Leonard, who is oblivious to the true states of any of the members of his family ends the play with a cup of tea and a blithely optimistic speech about the future, ‘If you come to think of it we none of us have anything very much to worry about. We have our health, we have our happiness, and things haven’t been going too well lately, but I think the world is turning the corner and we can all look forward to better times in the future. This old England of ours isn’t done yet and I for one believe in it and all it stands for.’ Delusional Eva sings God Save Our King and the curtain falls.

==Original production==

The first performance was on 1 November 1932 in the West End of London, at the Globe Theatre (later renamed the Gielgud Theatre). The cast was:
- Leonard Ardsley – C. V. France
- Charlotte Ardsley – Louise Hampton
- Sydney – Cedric Hardwicke
- Eva – Flora Robson
- Lois – Marjorie Mars
- Ethel Bartlett – Diana Hamilton
- Howard Bartlett– W. Cronin-Wilson
- Collie Stratton – Ralph Richardson
- Wilfred Cedar – S. J. Warmington
- Gwen Cedar – Marda Vanne
- Dr Prentice – David Hawthorne
Source: The Times.
The director was Barry Jackson. The play's run at the Globe finished on 17 December 1932, and it transferred to the Queen's Theatre from 2 January 1933.

==Revivals==

One of the earliest revivals of this play was the performances in 1946 at the New Lindsey Theatre in London, directed by Peter Cotes. A TV adaptation (from Granada Television, directed by Henry Kaplan) was broadcast in 1959. The later revivals of this play include performances at the Northcott Theatre in 1974, performances at the Royal National Theatre in London in 1979, and performances at the Old Vic Theatre in London in 1993. The 1993 revival, initially performed at the Salisbury Playhouse, was presented by Deborah Paige, and the cast included Sylvia Syms and Jeffrey Segal.

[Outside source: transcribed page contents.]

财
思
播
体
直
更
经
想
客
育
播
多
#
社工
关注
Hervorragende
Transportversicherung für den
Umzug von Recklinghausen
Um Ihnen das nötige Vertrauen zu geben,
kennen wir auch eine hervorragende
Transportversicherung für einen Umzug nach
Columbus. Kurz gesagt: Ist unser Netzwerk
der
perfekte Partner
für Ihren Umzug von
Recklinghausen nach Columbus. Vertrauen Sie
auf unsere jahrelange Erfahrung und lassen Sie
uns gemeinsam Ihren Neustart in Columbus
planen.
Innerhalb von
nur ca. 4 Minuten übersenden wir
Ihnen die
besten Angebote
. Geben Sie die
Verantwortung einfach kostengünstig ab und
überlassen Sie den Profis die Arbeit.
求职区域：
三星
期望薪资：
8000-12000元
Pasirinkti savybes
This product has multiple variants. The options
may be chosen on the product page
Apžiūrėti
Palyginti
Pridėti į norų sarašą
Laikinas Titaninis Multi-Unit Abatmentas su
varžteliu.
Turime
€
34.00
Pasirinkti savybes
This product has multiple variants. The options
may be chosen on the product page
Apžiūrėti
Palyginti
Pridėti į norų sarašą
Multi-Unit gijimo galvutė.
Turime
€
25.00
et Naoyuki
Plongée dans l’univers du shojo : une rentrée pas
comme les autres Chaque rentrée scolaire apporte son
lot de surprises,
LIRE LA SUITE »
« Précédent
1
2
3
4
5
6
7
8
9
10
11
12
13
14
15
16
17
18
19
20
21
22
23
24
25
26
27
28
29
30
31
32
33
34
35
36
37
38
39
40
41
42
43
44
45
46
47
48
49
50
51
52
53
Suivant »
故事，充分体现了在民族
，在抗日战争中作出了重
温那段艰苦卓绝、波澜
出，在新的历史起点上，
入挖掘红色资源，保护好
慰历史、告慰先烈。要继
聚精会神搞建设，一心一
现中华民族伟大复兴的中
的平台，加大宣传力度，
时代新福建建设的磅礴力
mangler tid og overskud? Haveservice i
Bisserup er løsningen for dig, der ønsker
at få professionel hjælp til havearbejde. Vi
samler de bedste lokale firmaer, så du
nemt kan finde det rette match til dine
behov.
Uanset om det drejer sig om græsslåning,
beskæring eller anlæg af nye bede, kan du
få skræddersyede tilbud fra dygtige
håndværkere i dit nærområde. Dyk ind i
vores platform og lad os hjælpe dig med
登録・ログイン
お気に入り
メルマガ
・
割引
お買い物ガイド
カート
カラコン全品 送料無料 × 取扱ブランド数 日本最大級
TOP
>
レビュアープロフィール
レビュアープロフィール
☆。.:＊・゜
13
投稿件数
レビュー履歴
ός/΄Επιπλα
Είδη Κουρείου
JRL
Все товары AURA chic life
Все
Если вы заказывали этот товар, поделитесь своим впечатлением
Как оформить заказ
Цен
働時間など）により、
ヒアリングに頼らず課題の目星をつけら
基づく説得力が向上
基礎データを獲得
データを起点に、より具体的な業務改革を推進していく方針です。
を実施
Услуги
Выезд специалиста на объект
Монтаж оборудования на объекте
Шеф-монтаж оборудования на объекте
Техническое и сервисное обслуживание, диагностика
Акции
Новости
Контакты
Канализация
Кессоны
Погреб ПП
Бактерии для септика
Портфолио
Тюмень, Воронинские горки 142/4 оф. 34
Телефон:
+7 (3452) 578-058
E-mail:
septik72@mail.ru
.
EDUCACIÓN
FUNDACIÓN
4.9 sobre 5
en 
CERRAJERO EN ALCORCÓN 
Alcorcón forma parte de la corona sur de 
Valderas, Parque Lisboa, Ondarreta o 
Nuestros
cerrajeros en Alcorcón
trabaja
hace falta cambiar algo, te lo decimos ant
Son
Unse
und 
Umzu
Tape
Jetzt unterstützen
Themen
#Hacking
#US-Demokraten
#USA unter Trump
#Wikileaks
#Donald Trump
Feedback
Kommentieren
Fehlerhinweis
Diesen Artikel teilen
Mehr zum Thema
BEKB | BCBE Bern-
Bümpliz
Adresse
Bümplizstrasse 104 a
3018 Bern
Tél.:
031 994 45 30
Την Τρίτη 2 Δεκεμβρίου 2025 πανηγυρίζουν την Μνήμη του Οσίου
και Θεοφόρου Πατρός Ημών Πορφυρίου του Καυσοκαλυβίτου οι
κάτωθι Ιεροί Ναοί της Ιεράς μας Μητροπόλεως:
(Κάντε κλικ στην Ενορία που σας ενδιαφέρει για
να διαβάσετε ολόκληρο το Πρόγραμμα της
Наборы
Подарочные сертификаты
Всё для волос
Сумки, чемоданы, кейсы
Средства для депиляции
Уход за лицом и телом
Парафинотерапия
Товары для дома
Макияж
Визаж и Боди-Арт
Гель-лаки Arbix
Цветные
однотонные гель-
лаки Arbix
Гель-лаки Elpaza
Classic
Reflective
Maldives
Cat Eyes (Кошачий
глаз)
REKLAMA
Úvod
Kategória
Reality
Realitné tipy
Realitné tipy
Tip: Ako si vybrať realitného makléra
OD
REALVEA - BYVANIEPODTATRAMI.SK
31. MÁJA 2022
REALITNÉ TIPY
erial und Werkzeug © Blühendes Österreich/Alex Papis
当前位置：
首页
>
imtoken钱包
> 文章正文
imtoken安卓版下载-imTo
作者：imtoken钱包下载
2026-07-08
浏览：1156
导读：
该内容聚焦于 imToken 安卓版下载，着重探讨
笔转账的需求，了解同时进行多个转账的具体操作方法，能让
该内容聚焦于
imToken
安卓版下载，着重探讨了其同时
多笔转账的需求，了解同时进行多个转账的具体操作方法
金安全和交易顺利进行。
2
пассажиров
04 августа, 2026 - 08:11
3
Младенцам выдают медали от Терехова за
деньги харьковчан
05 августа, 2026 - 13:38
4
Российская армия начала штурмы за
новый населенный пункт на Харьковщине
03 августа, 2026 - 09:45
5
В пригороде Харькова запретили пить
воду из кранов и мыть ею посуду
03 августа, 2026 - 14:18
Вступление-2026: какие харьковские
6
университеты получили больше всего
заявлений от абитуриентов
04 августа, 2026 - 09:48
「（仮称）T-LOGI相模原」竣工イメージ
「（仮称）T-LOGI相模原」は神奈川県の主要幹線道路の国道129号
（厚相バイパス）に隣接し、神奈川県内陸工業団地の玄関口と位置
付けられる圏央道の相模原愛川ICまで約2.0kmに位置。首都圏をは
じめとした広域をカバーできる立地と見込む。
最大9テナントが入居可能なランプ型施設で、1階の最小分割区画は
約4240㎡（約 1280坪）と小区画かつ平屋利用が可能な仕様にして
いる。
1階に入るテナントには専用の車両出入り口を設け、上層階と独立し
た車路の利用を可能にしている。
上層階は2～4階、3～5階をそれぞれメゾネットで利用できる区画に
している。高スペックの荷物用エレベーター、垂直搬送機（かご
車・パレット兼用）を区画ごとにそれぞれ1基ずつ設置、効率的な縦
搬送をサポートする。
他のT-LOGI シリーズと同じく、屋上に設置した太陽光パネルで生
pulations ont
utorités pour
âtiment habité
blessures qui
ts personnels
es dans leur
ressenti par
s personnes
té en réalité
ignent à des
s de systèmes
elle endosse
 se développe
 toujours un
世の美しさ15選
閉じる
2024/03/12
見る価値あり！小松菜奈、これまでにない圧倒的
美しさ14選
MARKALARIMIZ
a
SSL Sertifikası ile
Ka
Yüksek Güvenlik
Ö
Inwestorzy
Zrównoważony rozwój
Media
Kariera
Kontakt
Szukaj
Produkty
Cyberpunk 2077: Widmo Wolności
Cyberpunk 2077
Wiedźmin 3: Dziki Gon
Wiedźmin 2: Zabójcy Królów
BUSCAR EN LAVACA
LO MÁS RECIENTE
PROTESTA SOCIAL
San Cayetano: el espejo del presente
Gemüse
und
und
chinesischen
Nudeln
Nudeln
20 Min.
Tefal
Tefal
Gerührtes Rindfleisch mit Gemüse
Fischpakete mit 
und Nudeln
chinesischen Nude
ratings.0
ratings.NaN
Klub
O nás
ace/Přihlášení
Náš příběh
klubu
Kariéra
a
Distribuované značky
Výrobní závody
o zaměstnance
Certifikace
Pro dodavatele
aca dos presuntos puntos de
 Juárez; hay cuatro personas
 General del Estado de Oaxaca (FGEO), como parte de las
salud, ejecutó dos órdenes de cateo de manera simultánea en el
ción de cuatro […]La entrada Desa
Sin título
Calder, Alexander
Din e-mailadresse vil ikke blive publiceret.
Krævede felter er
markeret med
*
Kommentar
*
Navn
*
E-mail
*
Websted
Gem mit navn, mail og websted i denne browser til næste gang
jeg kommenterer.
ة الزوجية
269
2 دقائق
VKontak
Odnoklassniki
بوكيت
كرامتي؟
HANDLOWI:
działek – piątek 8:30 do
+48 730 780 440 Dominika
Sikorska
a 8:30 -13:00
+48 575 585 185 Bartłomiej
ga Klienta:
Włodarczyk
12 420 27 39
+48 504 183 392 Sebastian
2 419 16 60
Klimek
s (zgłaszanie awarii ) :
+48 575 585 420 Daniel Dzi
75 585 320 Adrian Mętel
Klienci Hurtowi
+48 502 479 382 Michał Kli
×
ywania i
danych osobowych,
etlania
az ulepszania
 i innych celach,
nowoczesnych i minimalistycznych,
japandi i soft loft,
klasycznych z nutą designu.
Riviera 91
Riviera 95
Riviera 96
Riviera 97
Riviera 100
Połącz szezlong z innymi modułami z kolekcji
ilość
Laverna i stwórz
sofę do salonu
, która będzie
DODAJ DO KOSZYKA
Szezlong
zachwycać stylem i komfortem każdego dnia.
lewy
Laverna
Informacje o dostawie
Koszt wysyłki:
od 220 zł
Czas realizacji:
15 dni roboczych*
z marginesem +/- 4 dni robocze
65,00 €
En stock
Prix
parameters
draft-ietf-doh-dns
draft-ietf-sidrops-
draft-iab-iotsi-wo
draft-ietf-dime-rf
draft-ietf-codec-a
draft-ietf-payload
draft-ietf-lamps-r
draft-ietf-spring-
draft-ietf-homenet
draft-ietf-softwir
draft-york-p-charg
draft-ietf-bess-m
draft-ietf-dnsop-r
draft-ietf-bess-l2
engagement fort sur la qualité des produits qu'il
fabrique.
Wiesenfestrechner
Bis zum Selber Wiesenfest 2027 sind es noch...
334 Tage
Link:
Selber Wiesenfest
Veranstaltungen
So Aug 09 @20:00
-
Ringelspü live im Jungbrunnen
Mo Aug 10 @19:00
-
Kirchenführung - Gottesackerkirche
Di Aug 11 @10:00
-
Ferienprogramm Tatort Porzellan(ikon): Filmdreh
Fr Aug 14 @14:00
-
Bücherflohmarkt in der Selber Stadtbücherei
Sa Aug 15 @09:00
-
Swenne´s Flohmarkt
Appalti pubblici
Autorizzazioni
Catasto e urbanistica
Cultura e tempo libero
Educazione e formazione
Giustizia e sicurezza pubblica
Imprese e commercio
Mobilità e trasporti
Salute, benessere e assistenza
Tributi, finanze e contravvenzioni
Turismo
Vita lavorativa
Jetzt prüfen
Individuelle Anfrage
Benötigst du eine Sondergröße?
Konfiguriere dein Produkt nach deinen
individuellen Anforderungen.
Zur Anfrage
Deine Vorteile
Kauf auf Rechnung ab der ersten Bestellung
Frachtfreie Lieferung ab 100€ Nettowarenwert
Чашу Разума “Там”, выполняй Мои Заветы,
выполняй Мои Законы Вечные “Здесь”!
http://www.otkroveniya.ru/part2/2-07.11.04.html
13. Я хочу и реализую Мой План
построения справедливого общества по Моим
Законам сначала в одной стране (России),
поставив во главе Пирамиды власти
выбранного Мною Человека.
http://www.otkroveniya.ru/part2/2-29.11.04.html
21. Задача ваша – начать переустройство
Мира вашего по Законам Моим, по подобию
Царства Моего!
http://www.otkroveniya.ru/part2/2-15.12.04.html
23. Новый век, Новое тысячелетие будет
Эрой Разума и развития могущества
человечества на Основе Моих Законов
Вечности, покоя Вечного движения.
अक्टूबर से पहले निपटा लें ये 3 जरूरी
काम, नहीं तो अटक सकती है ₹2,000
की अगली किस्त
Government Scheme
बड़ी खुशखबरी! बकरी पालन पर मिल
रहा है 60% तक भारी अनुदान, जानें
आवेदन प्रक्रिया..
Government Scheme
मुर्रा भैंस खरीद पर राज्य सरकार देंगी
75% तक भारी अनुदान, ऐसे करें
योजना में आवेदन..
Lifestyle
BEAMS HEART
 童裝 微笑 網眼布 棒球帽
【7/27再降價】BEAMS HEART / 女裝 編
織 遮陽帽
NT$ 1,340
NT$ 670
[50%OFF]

More recent revivals were performed at the Watermill Theatre in Berkshire in 2007, the Union Theatre in 2011, and the Chichester Festival Theatre in 2015. A new performance for the London stage is at Jermyn Street Theatre from 6 September to 5 October 2019.

==Criticism==
The anti-war message was not popular with audiences, and the play only ran for 78 performances. The play is mentioned in the context of other plays inspired by the Great War in "A Wounded Stage: Drama and World War I", a 2006 book chapter by Mary Luckhurst, and in British Theatre between the Wars, 1918–1939 (2000) by Clive Barker. In the latter, Barker calls the play a "masterpiece of textured dramaturgy", while noting that it was a "categorical failure". For Services Rendered is compared to contemporary plays in Modern British Drama: The Twentieth Century (2002) by Christopher D. Innes, where Innes says the play was "a counterblast to Noel Coward's Cavalcade". ‘The play is particularly extraordinary viewed in retrospect as the lessons of World War One are written so clearly across the lives of the characters who, less than a decade later, would find themselves at war again.’